Y como plumas al viento se desliza la actualidad con espías durmientes, gente corriente hábilmente mezclada con autóctonos pero formada para el espionaje por rusos en el mundo, o británicos en países del Este; espías durmientes llamados a despertar ante determinados acontecimientos. Por el camino hay muchas situaciones que se revelan mortales para sus propios «confortables» protagonistas, porque todos acaban siendo víctimas del enjambre de constantes mentiras y aparentes verdades en el día a día, no solo en los encuentros y desencuentros medidos por los jefazos de la llamada Oficina, sino en su propio devenir de comidas, cenas, reuniones familiares y lances amorosos.

 

No se ha escrito mucho, y espero que nunca se escriba, sobre los agentes que dedican los mejores años de su vida a espiar para nosotros, reciben sus salarios, pagas extras e incentivos, y sin alboroto, sin desertar ni ser descubiertos, se retiran a vivir con tranquilidad al país al que han traicionado o a cualquier otro entorno igual de benévolo.

 

 

«Los del maldito Brexit os largáis de Europa mirando a todo el mundo por encima del hombro. «Somos especiales. Somos británicos. No necesitamos a Europa. Hemos ganado todas las guerras nosotros solos. Ni americanos, ni rusos ni nadie. Somos superhombres». En el aspecto económico, el presidente Donald Trump, gran amante de la libertad, os va a salvar el culo, según me han dicho. ¿Sabes lo que es Trump?

—Dímelo tú.

—El que le limpia la mierda a Putin. Hace por el pequeño Vladi todo lo que el pequeño Vladi no puede hacer por sí mismo: cagarse en la unidad europea, cagarse en los derechos humanos… Nos asegura que Crimea y Ucrania pertenecen al Sacro Imperio ruso, que Oriente Próximo es de los judíos y de los saudíes, y a tomar por culo el orden mundial. ¿Y qué hacéis los británicos? Le chupáis la polla y lo invitáis a tomar el té con vuestra reina. Cogéis su dinero negro y lo blanqueáis. Nos acogéis con los brazos abiertos si somos delincuentes de gran categoría…»

 

«Un cartel proclama las virtudes curativas de los baños. Ningún cartel anuncia que la ciudad también es célebre porque allí veranea la élite del crimen organizado ruso» (…)  «Paramos en un control de carretera. Dos hombres hacen señales para que nos detengamos, nos examinan, nos dicen que sigamos. Sin armas visibles, los rusos de Karlovy Vary son ciudadanos respetuosos de la ley. Las armas están fuera de la vista».

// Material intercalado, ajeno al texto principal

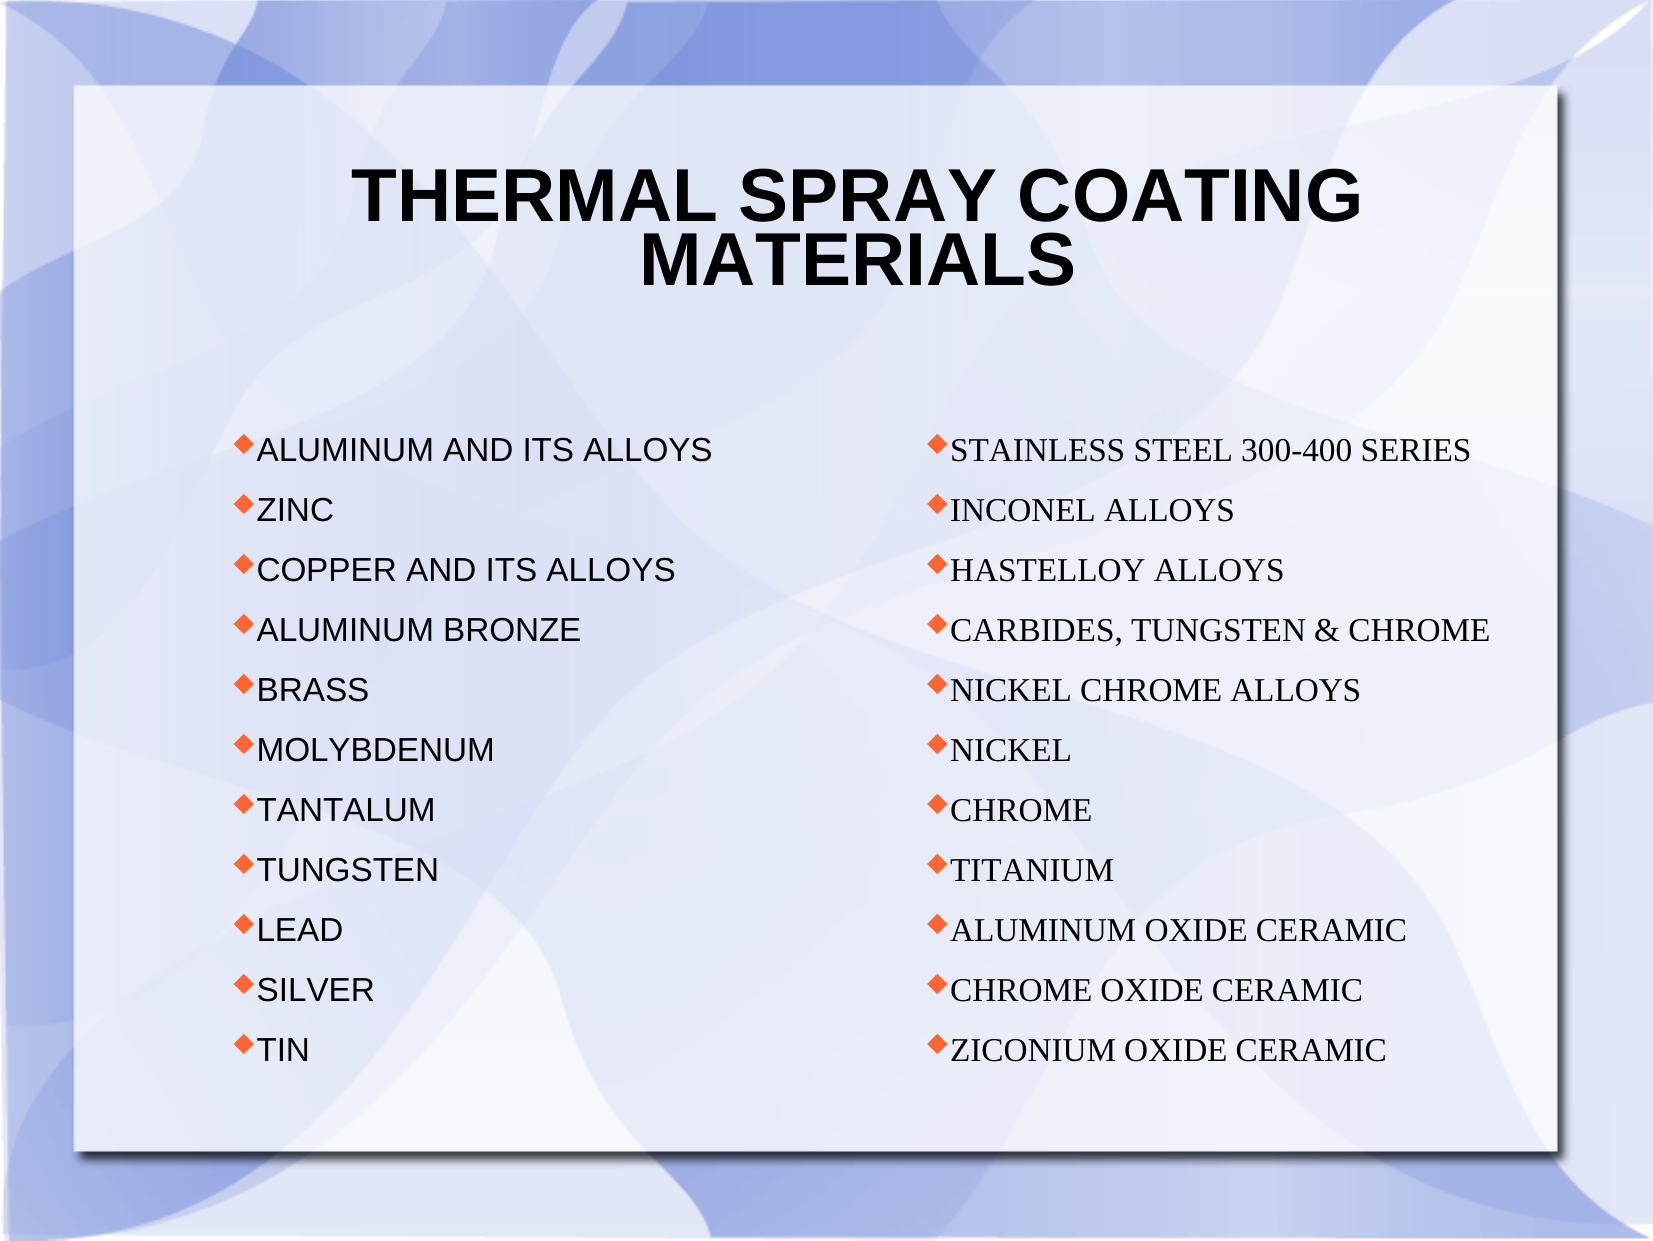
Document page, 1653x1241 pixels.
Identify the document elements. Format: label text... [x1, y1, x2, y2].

list ALUMINUM AND ITS ALLOYS ZINC COPPER AND ITS ALLOYS ALUMINUM BRONZE BRASS MOLYBDENUM TANTALUM TUNGSTEN LEAD SILVER TIN [231, 360, 893, 1090]
title THERMAL SPRAY COATING MATERIALS [230, 119, 1486, 324]
picture [0, 0, 1653, 1241]
list STAINLESS STEEL 300-400 SERIES INCONEL ALLOYS HASTELLOY ALLOYS CARBIDES, TUNGSTEN & CHROME NICKEL CHROME ALLOYS NICKEL CHROME TITANIUM ALUMINUM OXIDE CERAMIC CHROME OXIDE CERAMIC ZICONIUM OXIDE CERAMIC [925, 360, 1501, 1090]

Algunos libros de Le Carré llevados al cine

El espía que vino del frío, 1965

La chica del tambor, 1984

La casa Rusia, 1990

El sastre de Panamá, 2001

El jardinero fiel, 2005

El topo, 2011

Hay también cinco series de televisión. La última, adaptación de una de sus mejores novelas: El infiltrado en una versión admirable con Tom Hiddleston, Olivia Collman y Hugh Laurie, dirigida por la danesa Susanne Bier, quien imprime una calidad excepcional al género de suspense con alta tensión sexual entre Collman y Hiddleston.